I remembered her gilded in candlelight, watching me very levelly as I stole from her brother. She could have betrayed me. Should have, perhaps.

And she hadn’t.

“It doesn’t matter whose tongue wags,” I said. “She has servants paid to be sure she does nothing to dirty her family’s name . . . such as accepting poems from you. If her uncle hasn’t yet been told, it’s only a matter of time. It’s nothing to do with her. It’s how the world works.” I felt a little sorry for him. I couldn’t remember being that young, that ignorant of the consequences, but then, I was the son of a Montague who’d died on the end of a Capulet’s sword before I’d known him. I’d been raised knowing how seriously we played our war games of honor. “I pray you haven’t met her in secret.”

“She refused to come,” he said. “The verses were my voice in her ear. It was safer so.”

Safer. It seemed impossible for a man to be so innocent at the age of sixteen, but Romeo had indulgent parents, and a dreamer’s hazy view of responsibility.

“Your voice must go silent, then,” I said. “I’ll retrieve your love letters by any means necessary. Grandmother has given me orders.”

“But why would she send you to—” Drunk, it took a second more than necessary for the clue to dawn on him, and Romeo did a foolish imitation of shushing himself before he said, still too loudly, “I suppose the Prince of Shadows must go after them, being so well practiced in the art.”

“Oh, for the love of heaven, shut up!”

Not so far away, Montague and his wife were standing from table, as was my lady mother; we all rose to bow them off. As soon as they had achieved their exit, Romeo snapped back upright from his bow, turned to me, and took me fast by the shoulders. “Have I put Rosaline in danger?” He seemed earnestly concerned by it, an attitude that surely would not earn him praise from any other Montague . . . except, perhaps, from me. “Tell me true, coz; if they find my verses in her possession—”

“Sit,” I said, and shoved him. He collapsed into his chair with the boneless grace of someone well the worse for drink. “Eat your soup and clear your head. I’ll send for Mercutio. If risks must be taken, it’s better they’re shared.”

He spooned up soup, and gave me a loose, charming smile. “I knew you wouldn’t fail me, coz.”

•   •   •

Mercutio was a strong ally of Montague, but much more than that: He was my best friend, and Romeo’s as well. Mercutio had once refused to race off with my cousin, calling it a wild-goose chase, and Romeo had—rightly—declared that Mercutio was never there for us without also being there for the goose. In short, he was a brawler, a jester, and one other thing . . . the keeper of a great many secrets.
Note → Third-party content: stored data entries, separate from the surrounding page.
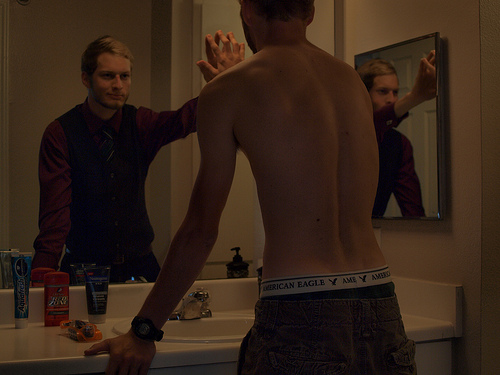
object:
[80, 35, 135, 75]
hair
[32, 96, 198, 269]
shirt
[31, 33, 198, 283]
man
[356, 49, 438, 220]
man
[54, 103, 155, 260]
vest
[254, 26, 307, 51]
neck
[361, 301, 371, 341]
belt loop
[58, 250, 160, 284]
pants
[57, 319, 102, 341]
razor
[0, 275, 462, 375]
counter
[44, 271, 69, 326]
container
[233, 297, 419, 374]
pants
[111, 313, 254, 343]
sink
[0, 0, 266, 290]
mirror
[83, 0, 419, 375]
man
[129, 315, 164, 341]
watch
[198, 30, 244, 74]
hands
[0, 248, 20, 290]
tube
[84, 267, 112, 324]
container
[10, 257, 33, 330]
container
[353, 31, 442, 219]
mirror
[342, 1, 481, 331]
wall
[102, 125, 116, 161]
tie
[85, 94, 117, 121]
man's neck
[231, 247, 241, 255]
pump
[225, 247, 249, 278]
bottle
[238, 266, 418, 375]
clothing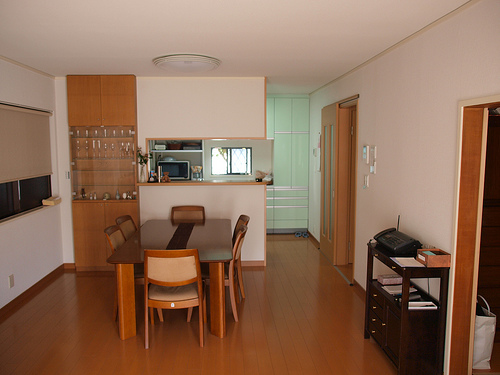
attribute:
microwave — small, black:
[157, 159, 191, 180]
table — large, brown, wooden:
[106, 218, 233, 340]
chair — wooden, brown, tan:
[143, 249, 206, 349]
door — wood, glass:
[321, 105, 339, 266]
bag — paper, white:
[474, 293, 498, 371]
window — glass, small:
[211, 147, 253, 176]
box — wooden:
[416, 247, 452, 267]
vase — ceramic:
[140, 165, 147, 183]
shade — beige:
[1, 100, 52, 184]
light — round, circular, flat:
[152, 53, 220, 74]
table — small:
[363, 236, 449, 375]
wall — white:
[306, 0, 499, 373]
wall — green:
[267, 94, 312, 235]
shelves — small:
[70, 125, 139, 199]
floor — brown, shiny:
[1, 233, 499, 375]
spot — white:
[170, 301, 176, 307]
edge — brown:
[311, 2, 471, 94]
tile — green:
[266, 92, 312, 234]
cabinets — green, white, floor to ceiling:
[266, 92, 312, 232]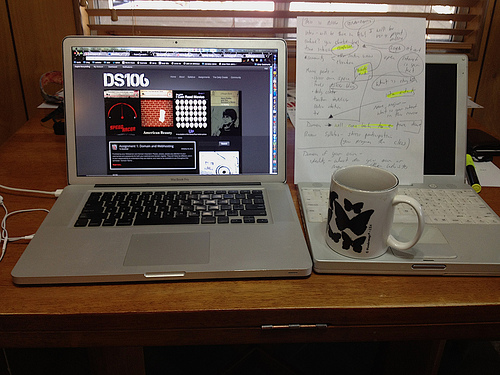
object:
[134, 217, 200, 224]
black keys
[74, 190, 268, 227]
keyboard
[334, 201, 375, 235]
drawing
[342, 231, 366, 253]
drawing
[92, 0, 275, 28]
window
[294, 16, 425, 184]
paper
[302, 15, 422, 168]
notes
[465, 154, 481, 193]
marker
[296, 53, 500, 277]
laptop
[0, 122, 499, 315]
surface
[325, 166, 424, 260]
b&w cup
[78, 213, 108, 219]
keys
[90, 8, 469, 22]
blinds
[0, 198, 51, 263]
cable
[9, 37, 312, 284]
computer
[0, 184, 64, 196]
cables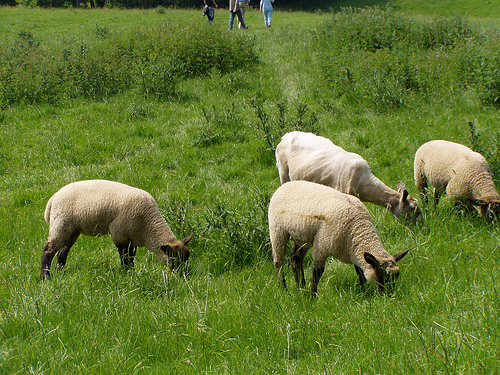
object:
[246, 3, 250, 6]
frisbee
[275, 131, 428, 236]
sheep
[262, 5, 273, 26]
jeans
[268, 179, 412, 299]
sheep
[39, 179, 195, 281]
sheep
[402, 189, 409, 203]
ear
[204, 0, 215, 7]
shirt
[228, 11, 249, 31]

He kept mine, as the Prince of Shadows, and had for years, but his own secret was far more dire. He was in love, but his love, if discovered, would be more disastrous than Romeo’s failed flirtation. It was not simply unwise, but reckoned unnatural by Church and law alike.

I had never met the young man Mercutio adored, and hoped I never would; secrets of such magnitude were far easier to hold in ignorance. Romeo and I regularly sent notes to Mercutio’s family’s villa explaining his absences, pretended to be carousing with him while he slipped away in secret to a rendezvous. Upon occasion, when Mercutio was fully in his cups, we listened to his torment in never seeing his lover’s face in the light of day.

But those bouts of passionate longing were rare in him, and the Mercutio the world knew was a bright, sharp, hotly burning star of a man. He was widely admired for his willingness—nay, eagerness—to take risks others might call insane. Romeo and I knew where the roots of that dark impulse grew, but it never made us love him less.

This night, he might have knocked and cried friend at the palazzo doors and been granted an easy entry, but that was not exciting enough.